The problem with such assessments is that they propose a disproportionately expensive and uncertain remedy to changes that present, overall, a fairly small increase in Australia’s absolute risk. This is because, firstly, Trump’s security implications remain theoretical and there are a range of conceptual and practical issues which make worst-case outcomes unlikely. Secondly, should the worst be realised, the level of danger to Australia directly or our trading interests will remain low due to our strategic geography – even with no additional spending. Lastly, it is unclear how much more military investment would be needed to substantially reduce any risk, noting that doing so would transfer it, via different avenues, to Australians today.

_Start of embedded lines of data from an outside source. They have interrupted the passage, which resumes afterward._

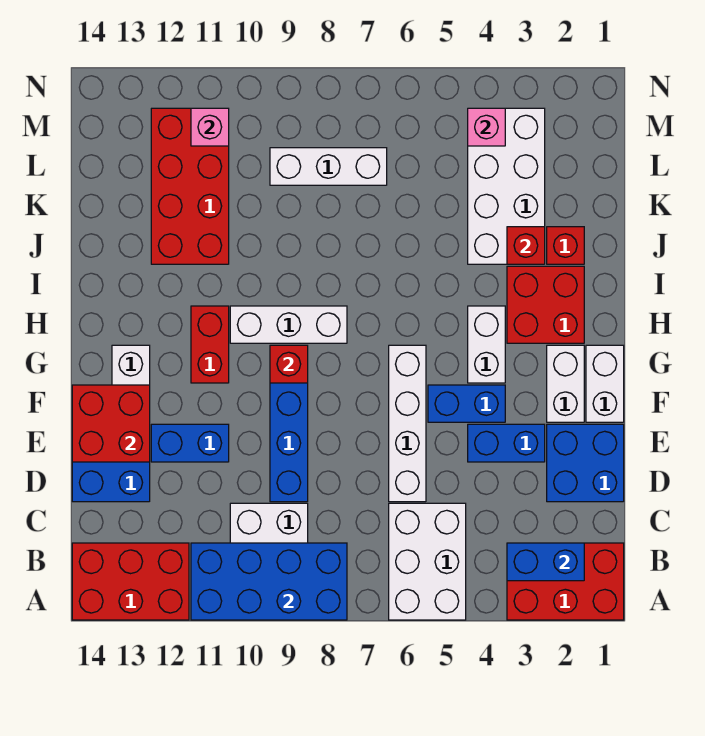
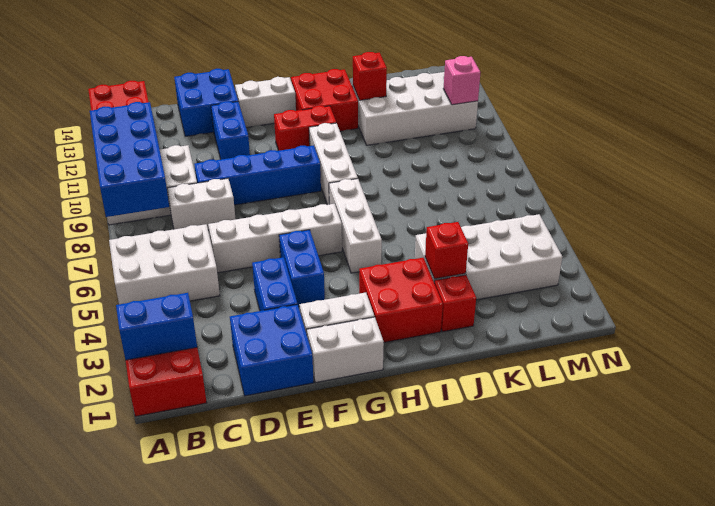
blue 1x2 brick [507,543,584,581] -> blue 1x2 brick turned to [116,293,197,360]
red 2x2 brick [72,385,150,462] -> red 2x2 brick moved to [291,69,358,131]
white 1x2 brick [468,306,505,383] -> white 1x2 brick moved to [167,178,236,230]
red 1x1 brick [270,345,308,383] -> red 1x1 brick moved to [353,52,387,100]
red 2x4 brick [151,108,229,264] -> white 2x4 brick [353,72,478,145]
white 1x3 brick [270,148,387,185] -> white 1x3 brick moved to [329,179,382,273]
pink 1x1 brick [468,108,505,146] -> none

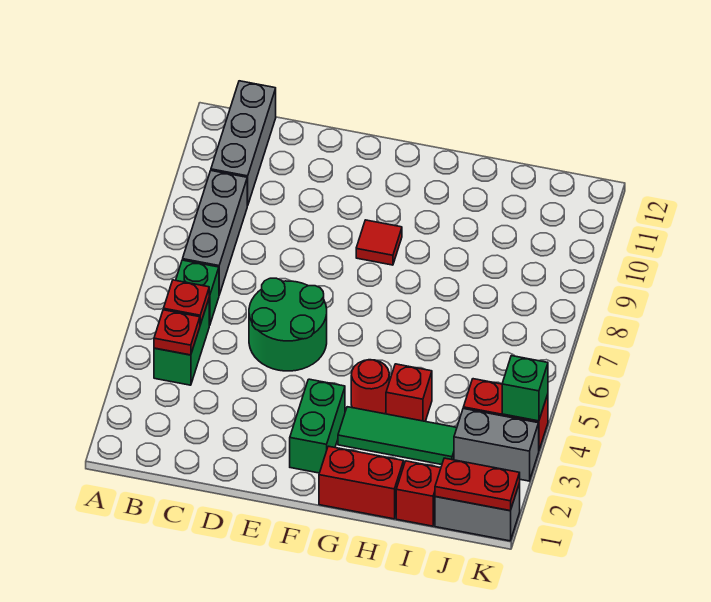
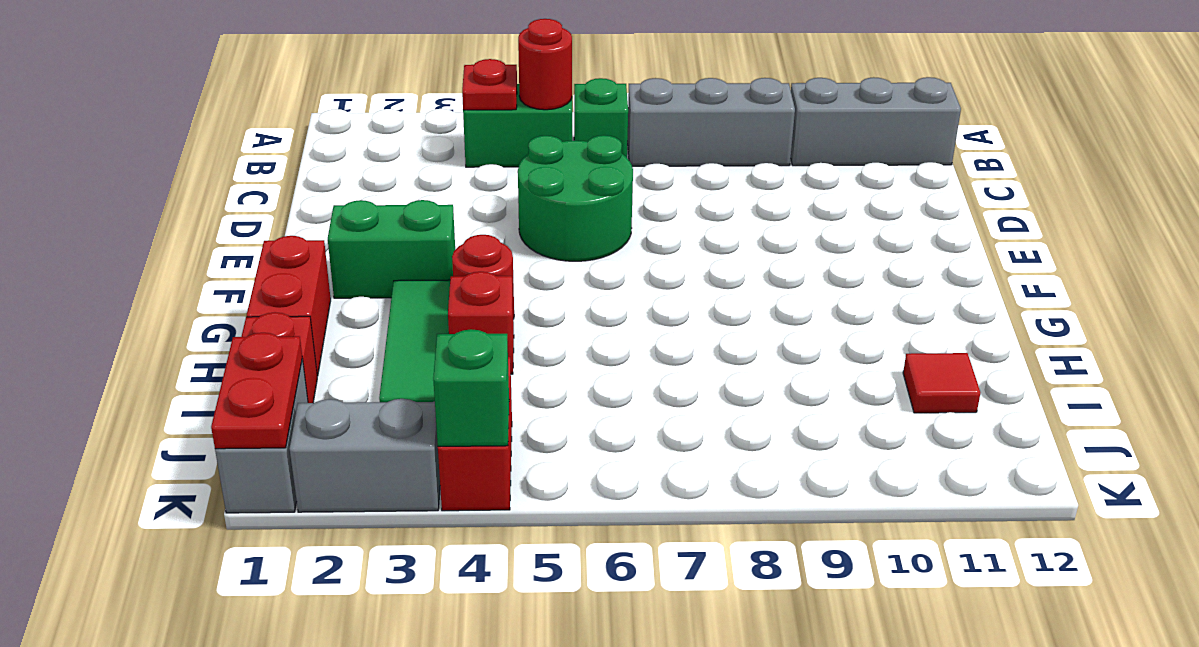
red 1x1 plate [164,280,209,324] -> red 1x1 round brick [518,19,572,110]
red 1x1 tile [356,220,402,265] -> red 1x1 tile moved to [903,353,980,413]
grey 1x2 brick [454,409,539,481] -> grey 1x2 brick turned to [290,399,440,512]

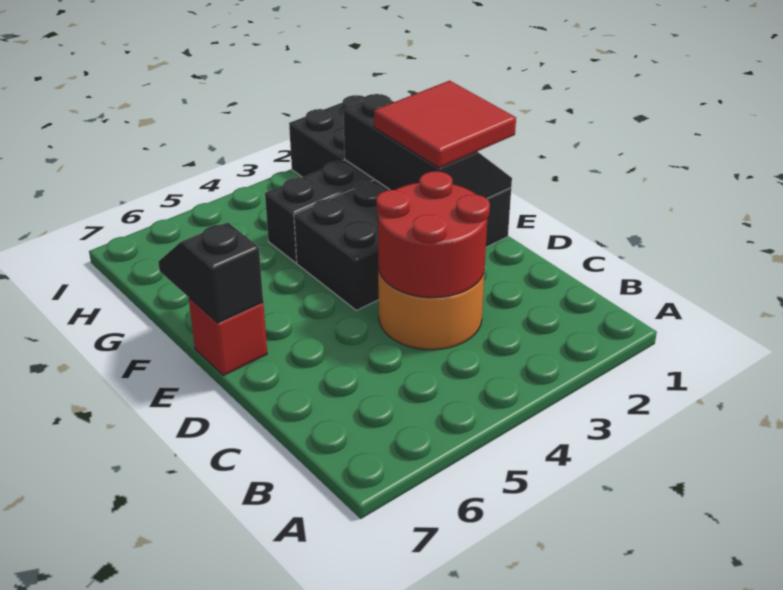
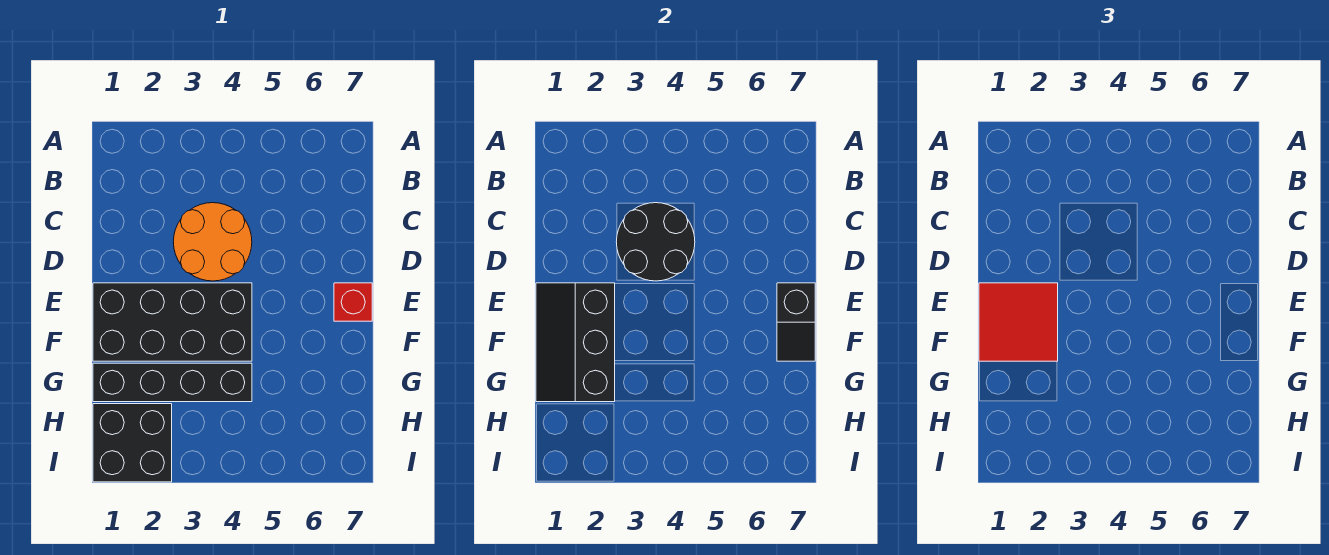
red 2x2 round brick [376,171,490,298] -> black 2x2 round brick [616,203,695,281]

Regarding a direct threat to Australia, every Defence White Paper for the past 25 years has noted this as the least likely danger, and not because of America but due to our geography. We have open ocean to the West, Antarctica to the South, New Zealand to the East, and a friendly Indonesia to the North. Beyond this, the nearest major potential adversary is 3000km away with no clear cause for aggression. And should all this fail, we have a competent first-world military (one of only two in the near region) with access to weapons from around the globe. In short, we remain one of the most geographically fortunate countries on the planet, which even President Trump cannot change.

But surely our vital trading interests would be affected by any ‘regional instability’ that erupts between the many nations to our North? It is true that many of the most direct routes to Australia do indeed go through the heart of contested Asian territories including the South China Sea, as shown on this map of ship movements.

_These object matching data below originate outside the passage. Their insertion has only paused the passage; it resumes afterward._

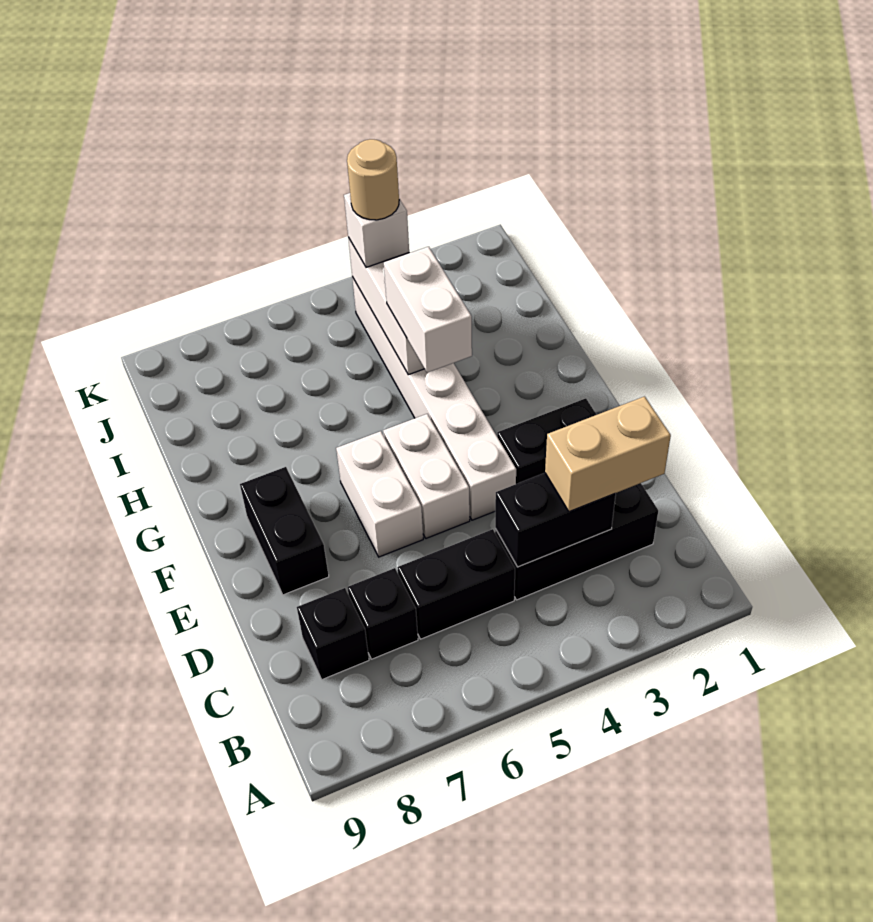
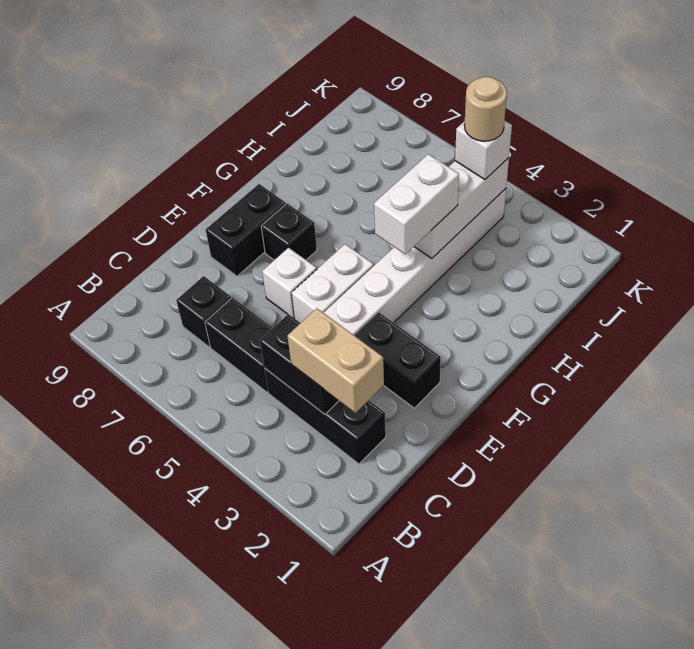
black 1x1 brick [297,588,369,679] -> black 1x1 brick moved to [261,204,317,260]
white 1x2 brick [336,431,423,557] -> white 1x1 brick [262,248,317,318]

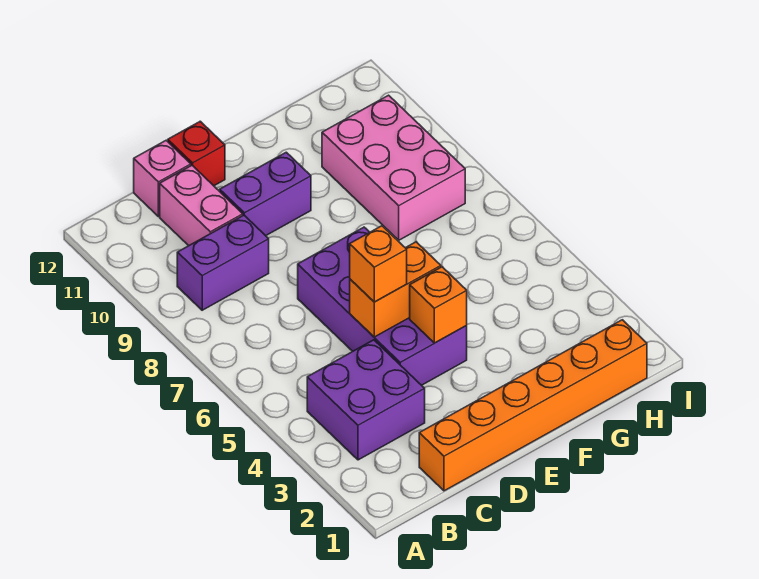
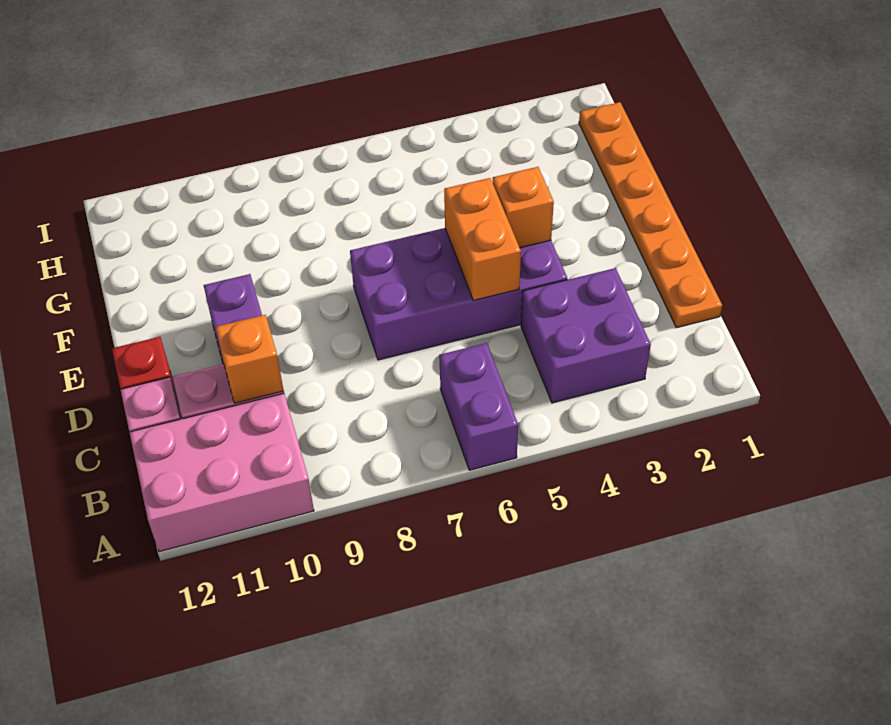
purple 1x2 brick [177,215,269,310] -> purple 1x2 brick moved to [439,343,518,470]
orange 1x6 brick [419,320,647,491] -> orange 1x6 plate [579,102,722,328]
orange 1x1 brick [350,226,407,302] -> orange 1x1 brick moved to [216,315,284,403]
pink 2x3 brick [322,95,465,240] -> pink 2x3 brick moved to [129,394,314,552]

However, the same map shows the ocean to be rather large. Should a tumult disrupt the shortest trade routes, much traffic could simply take a longer way around. While this would be more expensive (ships’ increased fuel and insurance costs would doubtless be transferred to Australian consumers), it is unclear why this would be unaffordable, or should have an extended duration.

It’s also unclear what level of spending above that planned in White Paper 2016 ($195 billion from 2016-2026) would deliver sufficient force to substantially affect a regional conflict. For scale, the Future Submarine project will cost $50 billion (at least) and deliver 12 submarines by the 2050’s. China’s Navy has between 60-to-70 submarines now and may have up to 90 by 2020. It also has 300 surface craft and is building new vessels at around 60 per year. If we instead spent $100 billion for 24 submarines, would this cause Beijing to think twice?

And while we might choose to invest more on defence to mitigate the uncertain dangers of this unrealised future, every dollar can only be spent once. Doing so transfers risks directly and certainly to Australians here and now through less funding for things like education, science, and healthcare. So, where would the public gain more value?

Which brings us to ‘What is to be done?’ While many state as fact the need for more defence investment, Douglas Adams’ advice is best: Don’t Panic. Our region only may get worse; should it, we will remain exceptionally well insulated; and it is very uncertain how much more investment is needed to materially improve our security, with alternative uses for the money potentially providing more benefit anyway. And while more spending may be an appropriate course of action, it needs to be fairly debated rather presented as a fait accompli. The national interest deserves no less.